▶ Assignment: Reproduce the listing word for word from the line containing "Which series reaches" through the end of the listing, leaving out the pictures.

Dataset records:
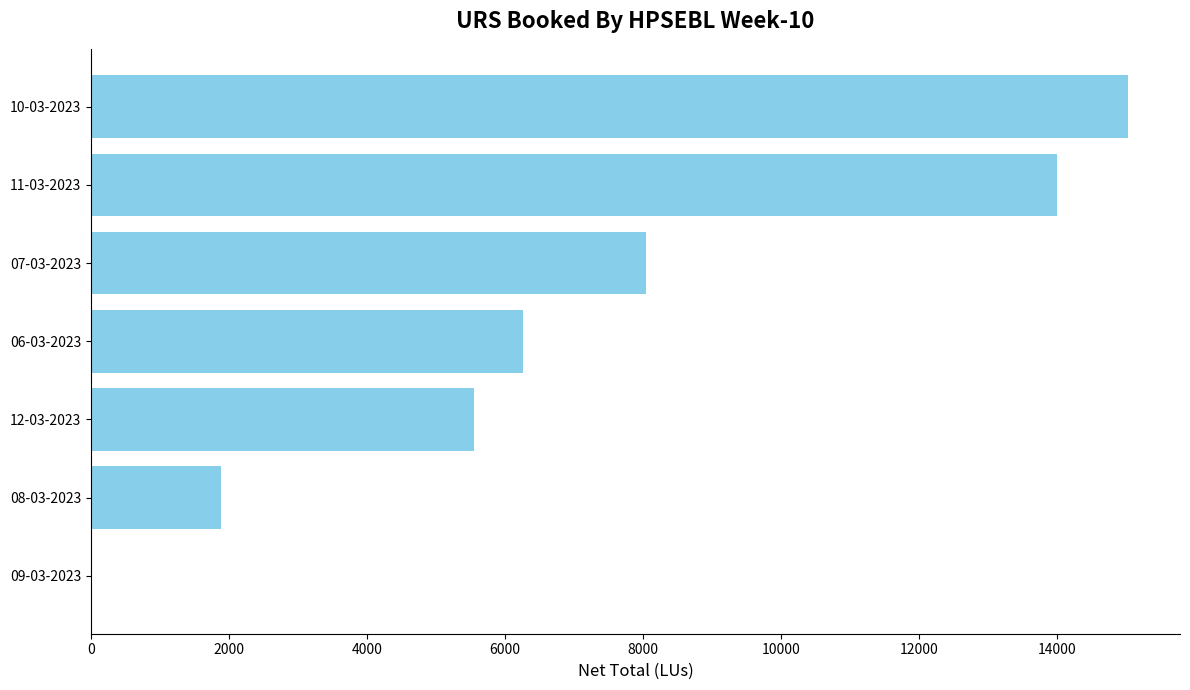

What is the change in value from 12-03-2023 to 06-03-2023?

+709.1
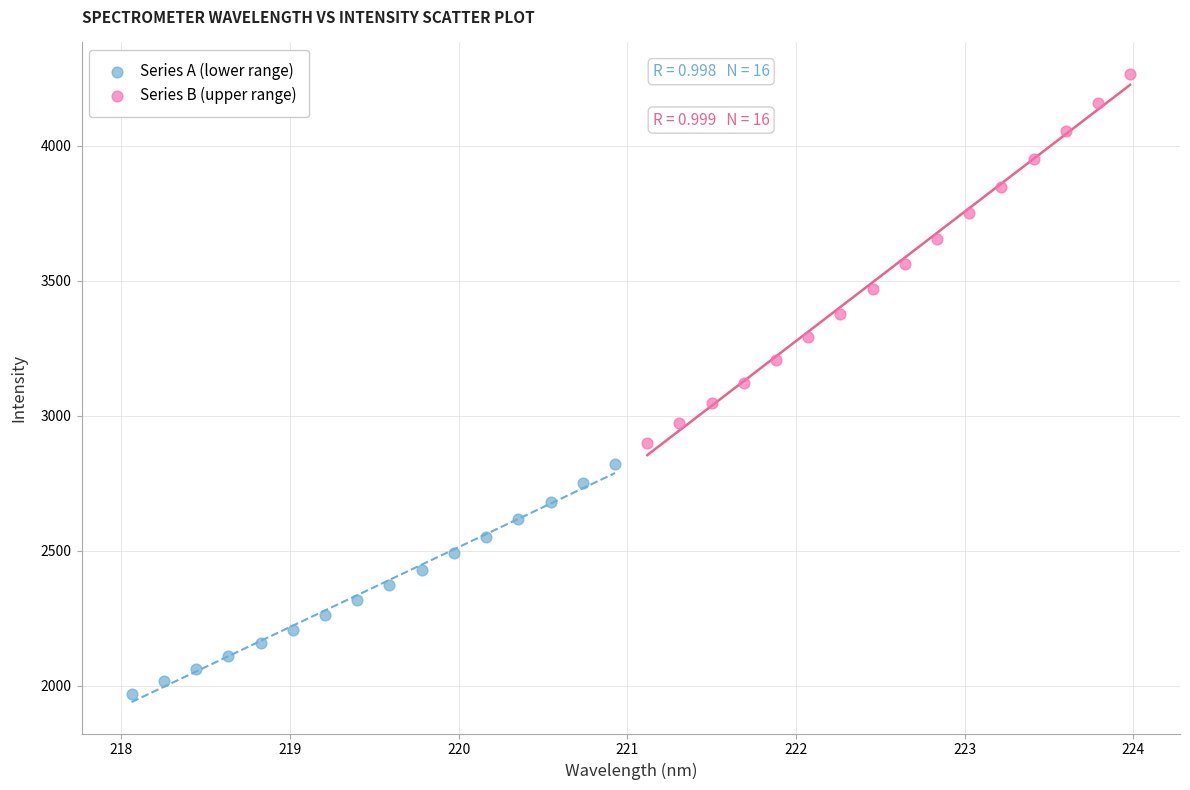

Which series reaches the maximum Y coordinate?

Series B (upper range)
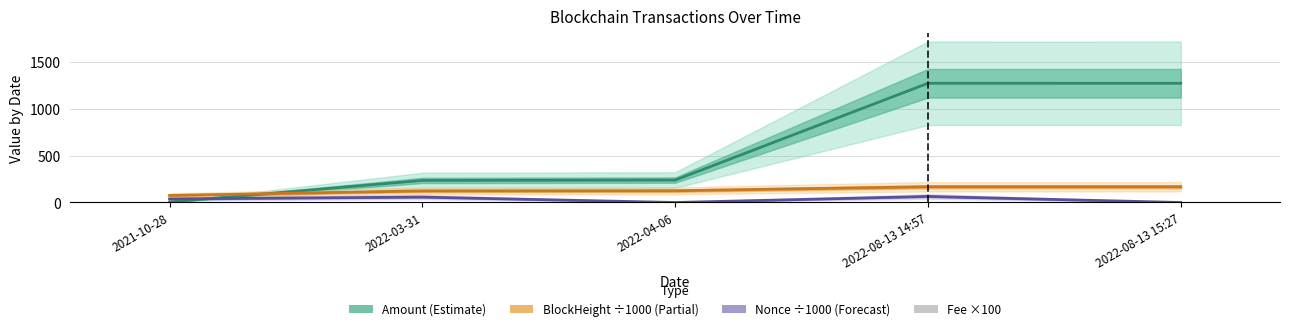

At how many categories does at least one series exceed 419?

2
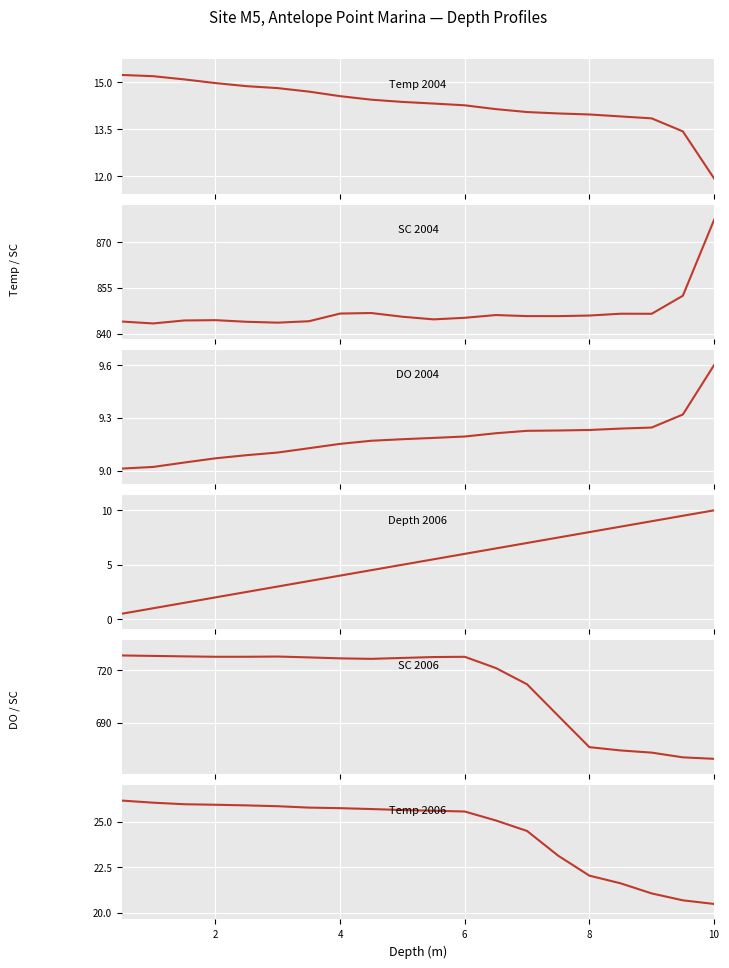

What is the total value across all series at 4?

1623.9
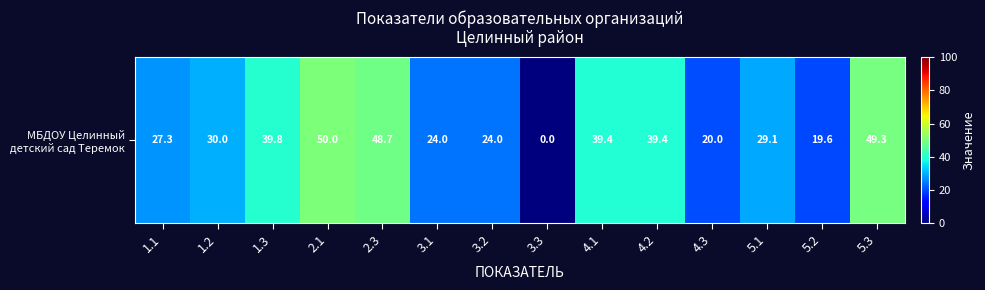

What is the average value?

31.5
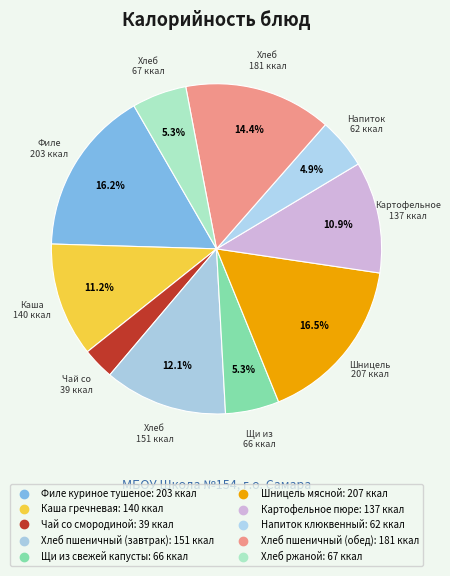

True or false: Хлеб пшеничный (завтрак) accounts for 1% of the total.

False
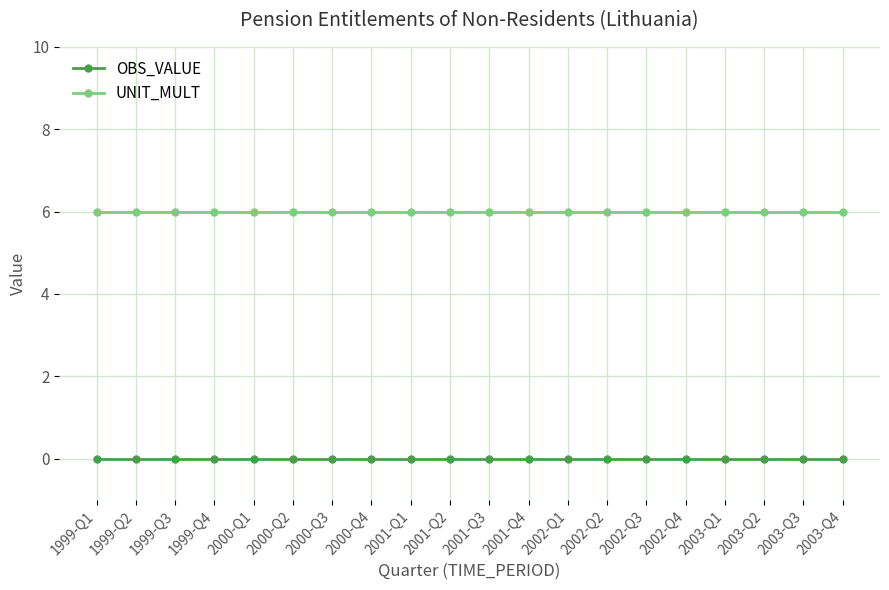

True or false: UNIT_MULT and OBS_VALUE cross at least once.

False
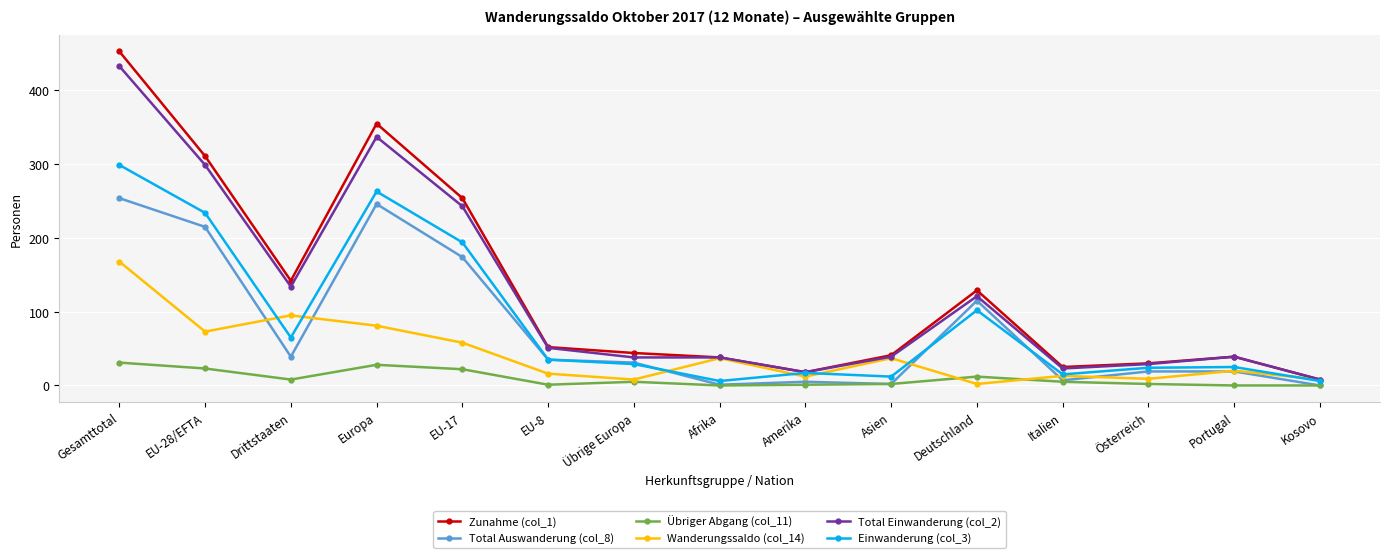

Which series has the widest spread of values?

Zunahme (col_1)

▶ Result for this task:
Which series reaches the maximum Y coordinate?

Series B (upper range)

At how many categories does at least one series exceed 419?

2

What is the total value across all series at 4?

1623.9

What is the average value?

31.5

True or false: Хлеб пшеничный (завтрак) accounts for 1% of the total.

False

True or false: UNIT_MULT and OBS_VALUE cross at least once.

False

Which series has the widest spread of values?

Zunahme (col_1)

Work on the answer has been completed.